Copy out each of the lines below with identical wording, spelling, and punctuation, in the same order.

---

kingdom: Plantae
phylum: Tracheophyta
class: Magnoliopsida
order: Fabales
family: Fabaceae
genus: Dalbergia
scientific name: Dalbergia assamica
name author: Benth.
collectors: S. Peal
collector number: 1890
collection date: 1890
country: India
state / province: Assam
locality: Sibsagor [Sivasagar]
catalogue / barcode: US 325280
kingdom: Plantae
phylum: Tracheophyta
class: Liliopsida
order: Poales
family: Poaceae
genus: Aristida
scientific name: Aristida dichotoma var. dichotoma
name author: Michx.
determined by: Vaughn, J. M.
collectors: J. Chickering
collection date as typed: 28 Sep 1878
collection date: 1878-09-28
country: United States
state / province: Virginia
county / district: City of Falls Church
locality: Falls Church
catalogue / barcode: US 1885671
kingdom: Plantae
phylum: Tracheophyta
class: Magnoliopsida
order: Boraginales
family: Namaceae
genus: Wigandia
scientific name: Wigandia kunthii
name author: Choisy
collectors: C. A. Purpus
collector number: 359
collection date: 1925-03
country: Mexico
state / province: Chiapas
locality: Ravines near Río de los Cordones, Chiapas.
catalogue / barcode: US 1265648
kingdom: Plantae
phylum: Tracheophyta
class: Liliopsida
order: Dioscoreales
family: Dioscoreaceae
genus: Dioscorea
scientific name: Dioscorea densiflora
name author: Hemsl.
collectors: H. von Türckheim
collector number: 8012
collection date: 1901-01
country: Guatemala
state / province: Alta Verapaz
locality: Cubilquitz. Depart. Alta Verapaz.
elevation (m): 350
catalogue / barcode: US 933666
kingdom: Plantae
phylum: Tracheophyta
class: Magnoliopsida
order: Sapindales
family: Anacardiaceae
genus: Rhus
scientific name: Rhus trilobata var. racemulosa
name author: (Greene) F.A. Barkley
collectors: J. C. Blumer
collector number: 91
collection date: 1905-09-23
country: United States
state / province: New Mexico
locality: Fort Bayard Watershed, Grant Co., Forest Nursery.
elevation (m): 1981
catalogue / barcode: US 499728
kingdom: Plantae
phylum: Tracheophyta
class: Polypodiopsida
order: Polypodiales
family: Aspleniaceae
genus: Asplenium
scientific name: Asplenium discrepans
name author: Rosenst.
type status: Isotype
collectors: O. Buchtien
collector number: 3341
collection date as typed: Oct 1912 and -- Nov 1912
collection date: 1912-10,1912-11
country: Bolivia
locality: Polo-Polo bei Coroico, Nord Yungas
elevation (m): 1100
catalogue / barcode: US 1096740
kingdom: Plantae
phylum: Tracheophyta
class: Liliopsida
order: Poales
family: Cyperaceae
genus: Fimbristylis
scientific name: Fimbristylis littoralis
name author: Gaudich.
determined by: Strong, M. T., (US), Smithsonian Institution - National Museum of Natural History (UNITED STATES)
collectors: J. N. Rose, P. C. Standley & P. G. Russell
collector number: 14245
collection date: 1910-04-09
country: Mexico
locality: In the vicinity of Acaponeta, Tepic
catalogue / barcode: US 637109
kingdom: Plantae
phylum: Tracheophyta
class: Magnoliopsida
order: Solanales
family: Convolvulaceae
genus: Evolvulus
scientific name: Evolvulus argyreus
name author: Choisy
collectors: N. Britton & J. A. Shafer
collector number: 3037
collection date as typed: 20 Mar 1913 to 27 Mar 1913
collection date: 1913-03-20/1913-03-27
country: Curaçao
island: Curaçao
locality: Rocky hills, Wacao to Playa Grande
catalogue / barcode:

---

= Solution for this task =
kingdom: Plantae
phylum: Tracheophyta
class: Magnoliopsida
order: Fabales
family: Fabaceae
genus: Dalbergia
scientific name: Dalbergia assamica
name author: Benth.
collectors: S. Peal
collector number: 1890
collection date: 1890
country: India
state / province: Assam
locality: Sibsagor [Sivasagar]
catalogue / barcode: US 325280
kingdom: Plantae
phylum: Tracheophyta
class: Liliopsida
order: Poales
family: Poaceae
genus: Aristida
scientific name: Aristida dichotoma var. dichotoma
name author: Michx.
determined by: Vaughn, J. M.
collectors: J. Chickering
collection date as typed: 28 Sep 1878
collection date: 1878-09-28
country: United States
state / province: Virginia
county / district: City of Falls Church
locality: Falls Church
catalogue / barcode: US 1885671
kingdom: Plantae
phylum: Tracheophyta
class: Magnoliopsida
order: Boraginales
family: Namaceae
genus: Wigandia
scientific name: Wigandia kunthii
name author: Choisy
collectors: C. A. Purpus
collector number: 359
collection date: 1925-03
country: Mexico
state / province: Chiapas
locality: Ravines near Río de los Cordones, Chiapas.
catalogue / barcode: US 1265648
kingdom: Plantae
phylum: Tracheophyta
class: Liliopsida
order: Dioscoreales
family: Dioscoreaceae
genus: Dioscorea
scientific name: Dioscorea densiflora
name author: Hemsl.
collectors: H. von Türckheim
collector number: 8012
collection date: 1901-01
country: Guatemala
state / province: Alta Verapaz
locality: Cubilquitz. Depart. Alta Verapaz.
elevation (m): 350
catalogue / barcode: US 933666
kingdom: Plantae
phylum: Tracheophyta
class: Magnoliopsida
order: Sapindales
family: Anacardiaceae
genus: Rhus
scientific name: Rhus trilobata var. racemulosa
name author: (Greene) F.A. Barkley
collectors: J. C. Blumer
collector number: 91
collection date: 1905-09-23
country: United States
state / province: New Mexico
locality: Fort Bayard Watershed, Grant Co., Forest Nursery.
elevation (m): 1981
catalogue / barcode: US 499728
kingdom: Plantae
phylum: Tracheophyta
class: Polypodiopsida
order: Polypodiales
family: Aspleniaceae
genus: Asplenium
scientific name: Asplenium discrepans
name author: Rosenst.
type status: Isotype
collectors: O. Buchtien
collector number: 3341
collection date as typed: Oct 1912 and -- Nov 1912
collection date: 1912-10,1912-11
country: Bolivia
locality: Polo-Polo bei Coroico, Nord Yungas
elevation (m): 1100
catalogue / barcode: US 1096740
kingdom: Plantae
phylum: Tracheophyta
class: Liliopsida
order: Poales
family: Cyperaceae
genus: Fimbristylis
scientific name: Fimbristylis littoralis
name author: Gaudich.
determined by: Strong, M. T., (US), Smithsonian Institution - National Museum of Natural History (UNITED STATES)
collectors: J. N. Rose, P. C. Standley & P. G. Russell
collector number: 14245
collection date: 1910-04-09
country: Mexico
locality: In the vicinity of Acaponeta, Tepic
catalogue / barcode: US 637109
kingdom: Plantae
phylum: Tracheophyta
class: Magnoliopsida
order: Solanales
family: Convolvulaceae
genus: Evolvulus
scientific name: Evolvulus argyreus
name author: Choisy
collectors: N. Britton & J. A. Shafer
collector number: 3037
collection date as typed: 20 Mar 1913 to 27 Mar 1913
collection date: 1913-03-20/1913-03-27
country: Curaçao
island: Curaçao
locality: Rocky hills, Wacao to Playa Grande
catalogue / barcode:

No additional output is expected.